You're the one that mentioned the Ruhr being occupied, I was replying to that. I was saying I couldn't really see any form of German resistance that would allow the Ruhr to be occupied uncontested if they were militarily resisting other aspects of Allied action.

"Prussian Heartlands" would be in the east of the country, a kind of 'national redoubt' idea I imagine.
I agree that Germany would fight to defend the Ruhr; however, the impression that I got from his post is that a rump Germany which exists only East of the Elbe will continue the fight even after the Ruhr falls to the Allies/Entente.
 

Deleted member 94680

I agree that Germany would fight to defend the Ruhr; however, the impression that I got from his post is that a rump Germany which exists only East of the Elbe will continue the fight even after the Ruhr falls to the Allies/Entente.

That may have been that General's intent in his statement in 1919, or whenever, to form a national redoubt to continue the fight after the fall of the rest of Germany.
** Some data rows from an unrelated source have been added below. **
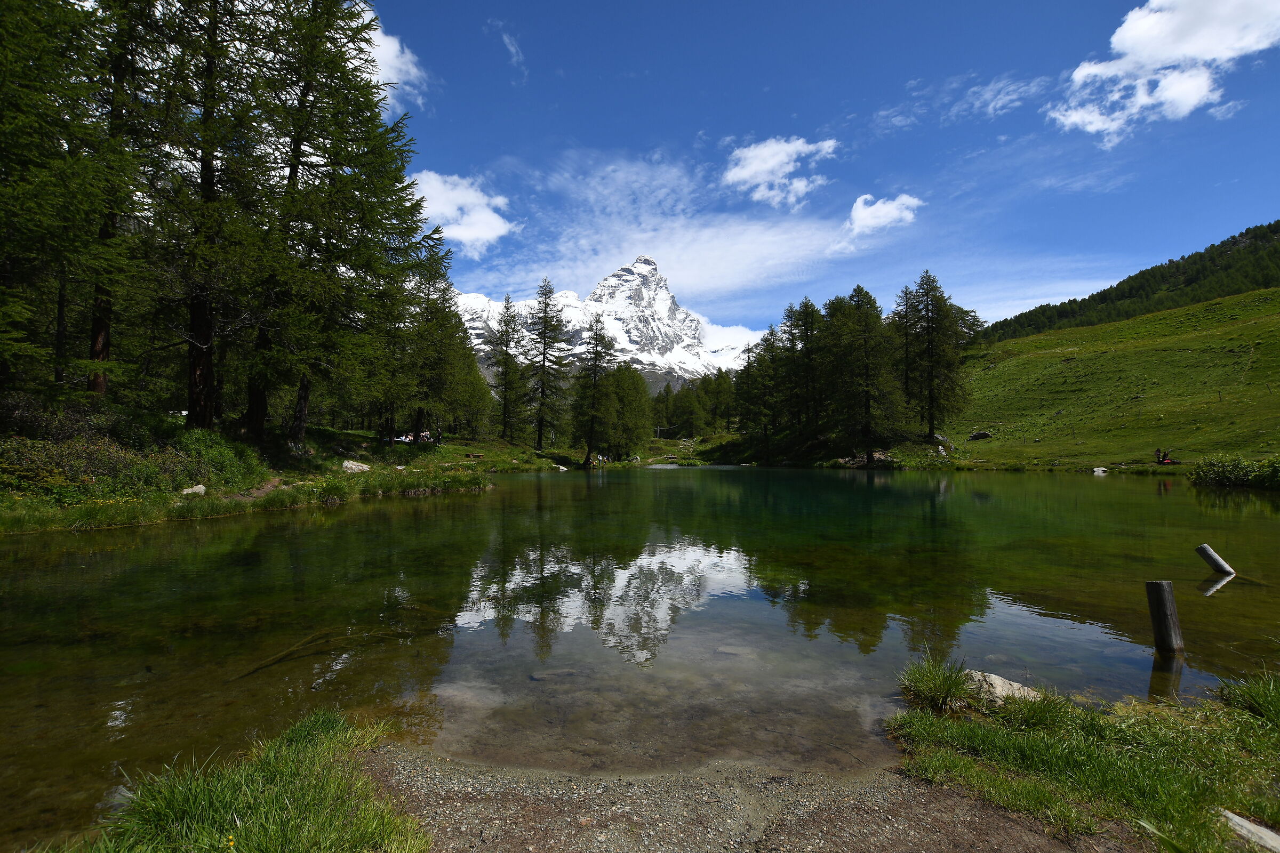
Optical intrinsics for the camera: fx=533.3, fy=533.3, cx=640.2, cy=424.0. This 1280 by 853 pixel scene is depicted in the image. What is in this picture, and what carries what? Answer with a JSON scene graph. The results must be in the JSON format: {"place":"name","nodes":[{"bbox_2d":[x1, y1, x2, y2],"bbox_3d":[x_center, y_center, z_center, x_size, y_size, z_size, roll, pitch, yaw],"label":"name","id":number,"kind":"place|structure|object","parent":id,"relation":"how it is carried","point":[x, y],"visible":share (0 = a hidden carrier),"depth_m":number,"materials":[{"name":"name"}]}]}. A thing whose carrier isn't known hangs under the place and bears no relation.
{"place":"outdoors","nodes":[
{"label":"outdoors","id":0,"kind":"place"},
{"bbox_2d":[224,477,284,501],"label":"dirt path","id":1,"kind":"structure","parent":0,"point":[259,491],"materials":[{"name":"brown soil"}]},
{"bbox_2d":[0,398,569,535],"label":"grassy bank","id":2,"kind":"structure","parent":0,"point":[111,523],"materials":[{"name":"green plant"}]},
{"bbox_2d":[0,0,109,402],"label":"conifer tree","id":3,"kind":"object","parent":2,"relation":"on","point":[4,108],"visible":0.95,"depth_m":12.58,"materials":[{"name":"plant"}]},
{"bbox_2d":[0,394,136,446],"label":"shrub","id":4,"kind":"object","parent":2,"relation":"on","point":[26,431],"visible":0.65,"depth_m":14.08,"materials":[{"name":"plant"}]},
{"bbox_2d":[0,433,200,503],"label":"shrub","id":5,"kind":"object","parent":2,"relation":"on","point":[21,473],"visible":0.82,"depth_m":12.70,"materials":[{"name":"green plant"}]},
{"bbox_2d":[80,0,163,398],"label":"conifer tree","id":6,"kind":"object","parent":2,"relation":"on","point":[98,337],"visible":0.63,"depth_m":16.55,"materials":[{"name":"green plant"}]},
{"bbox_2d":[179,483,206,495],"bbox_3d":[-11.607,1.737,13.781,0.556,0.308,0.663,-1,-3,22],"label":"rock","id":7,"kind":"object","parent":2,"relation":"on","point":[201,488],"visible":0.78,"depth_m":13.71,"materials":[{"name":"white stone"}]},
{"bbox_2d":[142,0,274,430],"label":"conifer tree","id":8,"kind":"object","parent":2,"relation":"on","point":[196,309],"visible":0.89,"depth_m":18.18,"materials":[{"name":"green plant"}]},
{"bbox_2d":[177,427,263,492],"bbox_3d":[-13.314,1.149,16.713,2.921,1.835,3.159,0,-2,0],"label":"shrub","id":9,"kind":"object","parent":2,"relation":"on","point":[218,461],"visible":0.71,"depth_m":16.42,"materials":[{"name":"green plant"}]},
{"bbox_2d":[246,0,439,446],"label":"conifer tree","id":10,"kind":"object","parent":2,"relation":"on","point":[392,195],"visible":0.89,"depth_m":21.97,"materials":[{"name":"green plant"}]},
{"bbox_2d":[341,459,370,472],"bbox_3d":[-11.950,1.808,22.301,1.238,0.545,0.982,1,-3,-23],"label":"rock","id":11,"kind":"object","parent":2,"relation":"on","point":[349,466],"visible":0.87,"depth_m":22.07,"materials":[{"name":"white stone"}]},
{"bbox_2d":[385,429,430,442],"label":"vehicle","id":12,"kind":"object","parent":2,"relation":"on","point":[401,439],"visible":0.52,"depth_m":46.85,"materials":[{"name":"white"}]},
{"bbox_2d":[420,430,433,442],"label":"person","id":13,"kind":"object","parent":2,"relation":"on","point":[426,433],"visible":0.61,"depth_m":47.71},
{"bbox_2d":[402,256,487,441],"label":"tree","id":14,"kind":"object","parent":2,"relation":"on","point":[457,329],"visible":0.77,"depth_m":42.97,"materials":[{"name":"plant"}]},
{"bbox_2d":[465,451,484,458],"bbox_3d":[-13.819,2.703,44.497,1.504,0.549,0.922,0,-2,0],"label":"bench","id":15,"kind":"object","parent":2,"relation":"on","point":[477,456],"visible":0.98,"depth_m":44.27,"materials":[{"name":"brown wood"}]},
{"bbox_2d":[490,293,527,440],"bbox_3d":[-15.405,-6.302,62.384,5.434,18.063,5.601,-1,-3,16],"label":"conifer tree","id":16,"kind":"object","parent":2,"relation":"on","point":[507,324],"visible":0.98,"depth_m":61.91,"materials":[{"name":"green plant"}]},
{"bbox_2d":[524,276,564,449],"bbox_3d":[-11.001,-7.003,61.782,5.820,20.384,5.962,-1,-3,23],"label":"conifer tree","id":17,"kind":"object","parent":2,"relation":"on","point":[540,439],"visible":0.99,"depth_m":61.31,"materials":[{"name":"green plant"}]},
{"bbox_2d":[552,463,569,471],"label":"rock","id":18,"kind":"object","parent":2,"relation":"on","point":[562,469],"visible":0.93,"depth_m":52.34,"materials":[{"name":"white stone"}]},
{"bbox_2d":[573,310,615,468],"bbox_3d":[-4.980,-4.080,59.679,6.188,17.758,6.217,-1,-3,20],"label":"tree","id":19,"kind":"object","parent":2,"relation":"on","point":[594,374],"visible":0.99,"depth_m":59.14,"materials":[{"name":"green plant"}]},
{"bbox_2d":[599,361,653,458],"label":"tree","id":20,"kind":"object","parent":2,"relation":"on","point":[627,391],"visible":0.89,"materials":[{"name":"green plant"}]},
{"bbox_2d":[354,11,427,113],"label":"cloud","id":21,"kind":"structure","parent":0,"point":[384,70],"materials":[{"name":"white"}]},
{"bbox_2d":[406,170,521,255],"label":"cloud","id":22,"kind":"structure","parent":0,"point":[437,195],"materials":[{"name":"white"}]},
{"bbox_2d":[489,19,526,78],"label":"cloud","id":23,"kind":"structure","parent":0,"point":[512,48],"materials":[{"name":"white"}]},
{"bbox_2d":[447,255,763,396],"label":"snowy mountain","id":24,"kind":"structure","parent":0,"point":[652,267],"materials":[{"name":"white snow"}]},
{"bbox_2d":[0,463,1279,849],"label":"lake","id":25,"kind":"structure","parent":0,"point":[472,503],"materials":[{"name":"green liquid"}]},
{"bbox_2d":[230,632,334,681],"bbox_3d":[-3.257,2.128,5.015,0.428,0.184,1.242,-1,-3,21],"label":"branch","id":26,"kind":"object","parent":25,"relation":"in","point":[256,668],"visible":0.81,"depth_m":4.88,"materials":[{"name":"brown wood"}]},
{"bbox_2d":[530,668,578,681],"bbox_3d":[-0.736,2.196,4.651,0.471,0.119,0.277,0,-2,0],"label":"rock","id":27,"kind":"object","parent":25,"relation":"in","point":[567,672],"visible":0.88,"depth_m":4.60,"materials":[{"name":"grey stone"}]},
{"bbox_2d":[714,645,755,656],"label":"rock","id":28,"kind":"object","parent":25,"relation":"in","point":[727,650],"visible":0.81,"depth_m":5.55,"materials":[{"name":"grey stone"}]},
{"bbox_2d":[1144,579,1183,656],"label":"wooden post","id":29,"kind":"object","parent":25,"relation":"in","point":[1156,620],"visible":0.96,"depth_m":4.75,"materials":[{"name":"brown wood"}]},
{"bbox_2d":[1194,543,1234,575],"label":"wooden post","id":30,"kind":"object","parent":25,"relation":"in","point":[1210,556],"visible":0.97,"depth_m":7.97,"materials":[{"name":"grey wood"}]},
{"bbox_2d":[446,149,865,318],"label":"cloud","id":31,"kind":"structure","parent":0,"point":[692,267],"materials":[{"name":"white"}]},
{"bbox_2d":[355,744,1106,852],"label":"gravel","id":32,"kind":"structure","parent":0,"point":[407,772],"materials":[{"name":"brown"}]},
{"bbox_2d":[721,134,839,209],"label":"cloud","id":33,"kind":"structure","parent":0,"point":[750,155],"materials":[{"name":"white"}]},
{"bbox_2d":[354,0,1279,342],"label":"sky","id":34,"kind":"structure","parent":0,"point":[1253,205],"materials":[{"name":"blue"}]},
{"bbox_2d":[841,193,921,239],"label":"cloud","id":35,"kind":"structure","parent":0,"point":[857,212],"materials":[{"name":"white"}]},
{"bbox_2d":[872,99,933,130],"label":"cloud","id":36,"kind":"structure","parent":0,"point":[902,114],"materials":[{"name":"white"}]},
{"bbox_2d":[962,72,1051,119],"label":"cloud","id":37,"kind":"structure","parent":0,"point":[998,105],"materials":[{"name":"white"}]},
{"bbox_2d":[891,667,1279,852],"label":"grass bank","id":38,"kind":"structure","parent":0,"point":[1143,787],"materials":[{"name":"green plant"}]},
{"bbox_2d":[895,654,978,713],"bbox_3d":[2.039,1.782,3.680,0.630,0.329,0.663,0,-2,0],"label":"grass tuft","id":39,"kind":"object","parent":38,"relation":"on","point":[933,693],"visible":0.93,"depth_m":3.63,"materials":[{"name":"green plant"}]},
{"bbox_2d":[966,669,1045,706],"bbox_3d":[2.618,1.972,3.857,0.697,0.289,0.473,0,-2,0],"label":"rock","id":40,"kind":"object","parent":38,"relation":"on","point":[1015,687],"visible":0.51,"depth_m":3.81,"materials":[{"name":"stone"}]},
{"bbox_2d":[1217,668,1279,723],"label":"grass tuft","id":41,"kind":"object","parent":38,"relation":"on","point":[1261,702],"visible":0.95,"depth_m":3.30,"materials":[{"name":"green plant"}]},
{"bbox_2d":[1219,809,1279,852],"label":"rock","id":42,"kind":"object","parent":38,"relation":"on","point":[1266,834],"visible":0.93,"depth_m":2.32,"materials":[{"name":"grey stone"}]},
{"bbox_2d":[936,284,1279,472],"label":"grassy hillside","id":43,"kind":"structure","parent":0,"point":[1258,294],"materials":[{"name":"green plant"}]},
{"bbox_2d":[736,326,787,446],"label":"tree","id":44,"kind":"object","parent":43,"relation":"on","point":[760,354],"visible":0.82,"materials":[{"name":"plant"}]},
{"bbox_2d":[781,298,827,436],"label":"tree","id":45,"kind":"object","parent":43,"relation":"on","point":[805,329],"visible":0.91,"depth_m":62.37,"materials":[{"name":"green plant"}]},
{"bbox_2d":[822,285,906,463],"bbox_3d":[21.730,-4.983,52.656,9.034,17.706,8.898,-2,-3,41],"label":"tree","id":46,"kind":"object","parent":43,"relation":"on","point":[868,391],"visible":0.98,"depth_m":51.66,"materials":[{"name":"green plant"}]},
{"bbox_2d":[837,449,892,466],"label":"rock","id":47,"kind":"object","parent":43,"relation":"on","point":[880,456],"visible":0.65,"depth_m":51.92,"materials":[{"name":"grey stone"}]},
{"bbox_2d":[888,282,922,430],"bbox_3d":[28.748,-6.932,57.143,5.888,17.014,6.034,0,-2,0],"label":"conifer tree","id":48,"kind":"object","parent":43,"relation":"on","point":[905,292],"visible":0.7,"depth_m":56.83,"materials":[{"name":"green plant"}]},
{"bbox_2d":[901,270,971,438],"bbox_3d":[29.146,-6.993,53.628,7.737,17.045,7.706,1,-3,-25],"label":"tree","id":49,"kind":"object","parent":43,"relation":"on","point":[937,307],"visible":0.98,"depth_m":52.76,"materials":[{"name":"green plant"}]},
{"bbox_2d":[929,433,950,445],"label":"rock","id":50,"kind":"object","parent":43,"relation":"on","point":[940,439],"visible":0.72,"depth_m":53.34,"materials":[{"name":"stone"}]},
{"bbox_2d":[968,430,991,439],"bbox_3d":[34.346,1.193,53.950,2.149,0.929,1.696,-1,-3,14],"label":"rock","id":51,"kind":"object","parent":43,"relation":"on","point":[978,436],"visible":0.95,"depth_m":53.49,"materials":[{"name":"stone"}]},
{"bbox_2d":[1092,466,1108,474],"bbox_3d":[30.121,3.126,34.972,0.933,0.555,0.964,1,-3,-12],"label":"rock","id":52,"kind":"object","parent":43,"relation":"on","point":[1101,469],"visible":0.93,"depth_m":34.81,"materials":[{"name":"white stone"}]},
{"bbox_2d":[1154,446,1176,464],"bbox_3d":[34.136,2.159,34.802,1.137,1.200,0.907,0,-2,0],"label":"person","id":53,"kind":"object","parent":43,"relation":"on","point":[1163,461],"visible":0.93,"depth_m":34.66},
{"bbox_2d":[1187,454,1279,489],"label":"shrub","id":54,"kind":"object","parent":43,"relation":"on","point":[1223,473],"visible":0.93,"depth_m":23.36,"materials":[{"name":"green plant"}]},
{"bbox_2d":[973,220,1279,345],"label":"forested hill","id":55,"kind":"structure","parent":0,"point":[1276,230],"materials":[{"name":"green plant"}]},
{"bbox_2d":[1048,0,1279,144],"label":"cloud","id":56,"kind":"structure","parent":0,"point":[1101,125],"materials":[{"name":"white"}]},
{"label":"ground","id":57,"kind":"structure","parent":0},
{"bbox_2d":[48,707,430,852],"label":"grass patch","id":58,"kind":"object","parent":57,"relation":"on","point":[276,769],"visible":0.87,"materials":[{"name":"green plant"}]},
{"bbox_2d":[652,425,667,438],"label":"pole","id":59,"kind":"object","parent":57,"relation":"on","point":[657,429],"visible":0.88,"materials":[{"name":"wood"}]},
{"bbox_2d":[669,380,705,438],"label":"tree","id":60,"kind":"object","parent":57,"relation":"on","point":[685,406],"visible":0.97,"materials":[{"name":"green plant"}]},
{"bbox_2d":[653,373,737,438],"label":"tree cluster","id":61,"kind":"object","parent":57,"relation":"on","point":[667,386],"visible":0.67,"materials":[{"name":"green plant"}]},
{"bbox_2d":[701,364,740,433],"label":"tree","id":62,"kind":"object","parent":57,"relation":"on","point":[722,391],"visible":0.72,"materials":[{"name":"plant"}]}
]}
But in an ATL where Germany resists Allied 'punitive' actions it would be from November 1918 frontlines and therefore outside Germany. Logically they would attempt to prevent the fall of the Ruhr - which was only occupied OTL when Germany defaulted on her reparation payments.
 
There's a tendency on the board to romanticize Poland as a "victim" and overlook that interwar Poland was extremely shitty towards it's minorities. People keep projecting this image of a middle aged Polish woman screaming about the loss of Lwow, while ignoring that Poland was horrible towards the Ukrainians.
 
But in an ATL where Germany resists Allied 'punitive' actions it would be from November 1918 frontlines and therefore outside Germany. Logically they would attempt to prevent the fall of the Ruhr
At the time of her refusing the terms of VT would Germany be able to get a worthwhile army to the 1918 front line before it got pushed east as fast as the west could march?
 
At the time of her refusing the terms of VT would Germany be able to get a worthwhile army to the 1918 front line before it got pushed east as fast as the west could march?

They couldn't get a worthwhile army even to the left bank of the Rhine.

In fact, given how exhausted and demoralised the German people were, I don't see them getting a worthwhile army, period. Some Freikorps and that would be about it.
 
There's a tendency on the board to romanticize Poland as a "victim" and overlook that interwar Poland was extremely shitty towards it's minorities. People keep projecting this image of a middle aged Polish woman screaming about the loss of Lwow, while ignoring that Poland was horrible towards the Ukrainians.
Extremaly? How was USA treating blacks and natives, England and France their colonial subjects, Soviet Union its conquered nations? For the period Poland was maybe average.